Rodez a changé de cap. Ce dimanche 22 mars 2026, au soir du second tour des élections municipales, Stéphane Mazars a été élu maire de la préfecture de l’Aveyron avec 49,12 % des suffrages exprimés. Sa liste « Rodez pour la vie, en partage !» (divers centre) devance nettement celle du maire sortant Christian Teyssèdre (39,27 %) et celle de l’union de la gauche menée par Florian Monteillet (11,61 %).
À 49 ans, le député Renaissance de la première circonscription de l’Aveyron, avocat de profession et ancien adjoint aux sports de la ville jusqu’en 2017, succède ainsi à dix-huit années de gestion Teyssèdre.
Une victoire forgée par l’union et la proximité
Arrivé de justesse deuxième au premier tour (34,53 % contre 35,09 % pour le maire sortant), Stéphane Mazars a su transformer l’essai en fusionnant sa liste avec celle de Sarah Vidal (divers gauche, 18,36 % au premier tour).

CONSIGNE:
Donnez la suite de l'article sur l'élection municipale de Rodez, en reprenant après sa dernière phrase. La liste ci-après provient d'une autre source que le texte.

DONNÉES FOURNIES:
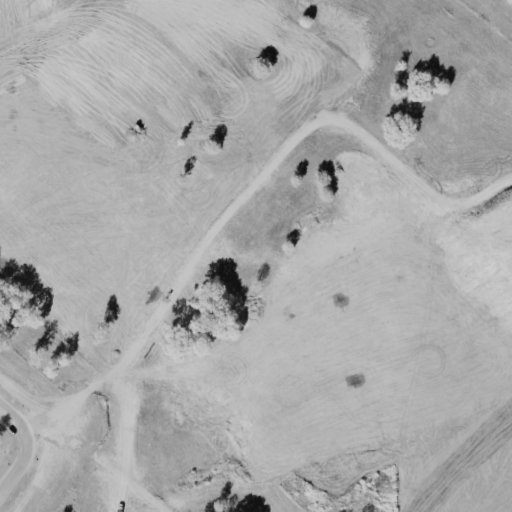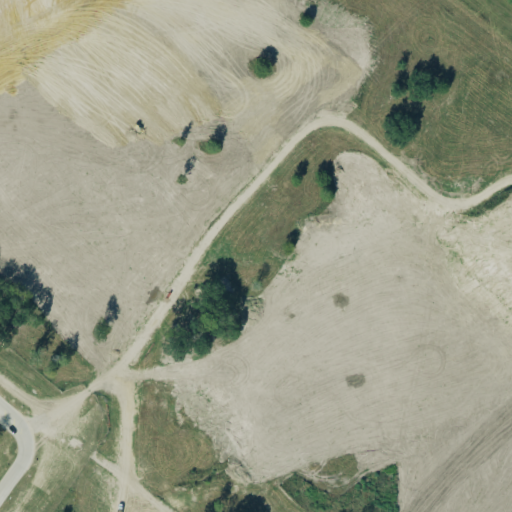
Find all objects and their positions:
railway: (498, 10)
road: (245, 195)
road: (19, 429)
road: (14, 471)
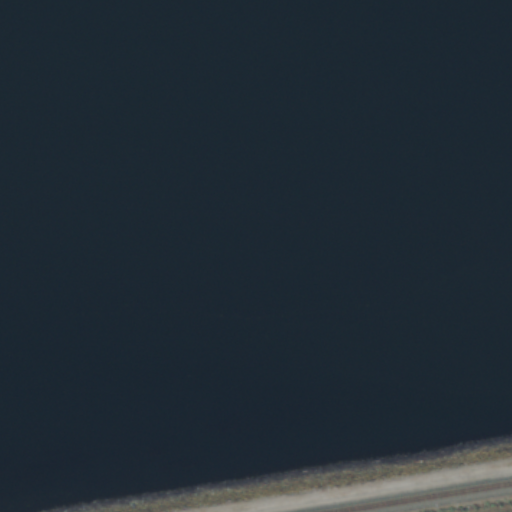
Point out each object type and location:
railway: (430, 498)
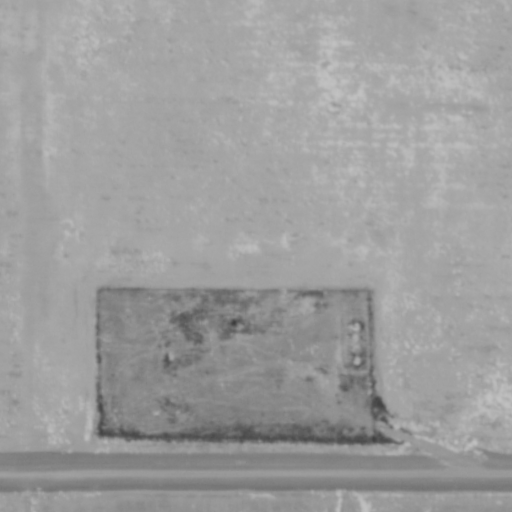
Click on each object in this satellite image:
crop: (256, 256)
road: (256, 471)
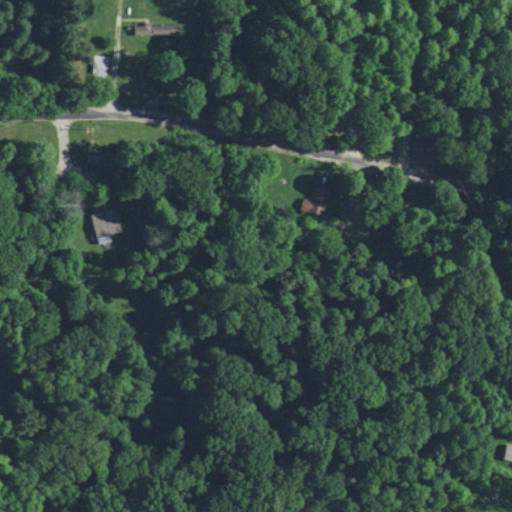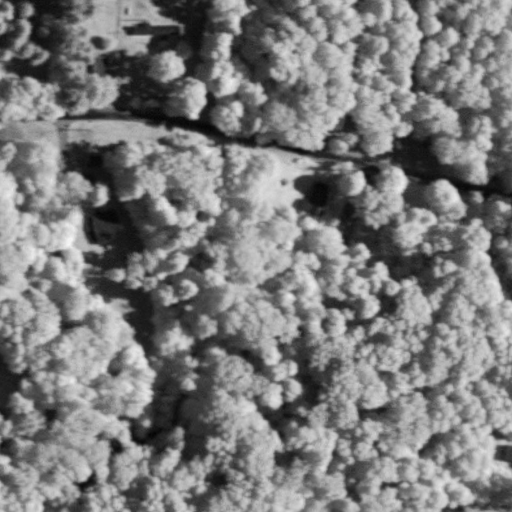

RÉPONSE:
Cette alliance, officialisée mi-mars, a élargi son spectre politique « de la droite républicaine à la gauche responsable, en excluant les extrêmes ». Les électeurs ruthénois ont plébiscité cette union inédite et un projet jugé plus humain, plus concret et tourné vers l’avenir.
Le programme qui a fait la différence : une vision globale contre le « coup par coup »
Dès février 2026, Stéphane Mazars avait frappé fort en présentant une liste de 34 colistiers (82 % issus de la société civile) et une profession de foi de 34 pages. Son message central : en finir avec la gestion au coup par coup, les projets lancés puis abandonnés (Paul-Lignon, Maison du rugby, Parc des Expositions…).
« Rodez mérite un vrai projet d’avenir », martèle-t-il.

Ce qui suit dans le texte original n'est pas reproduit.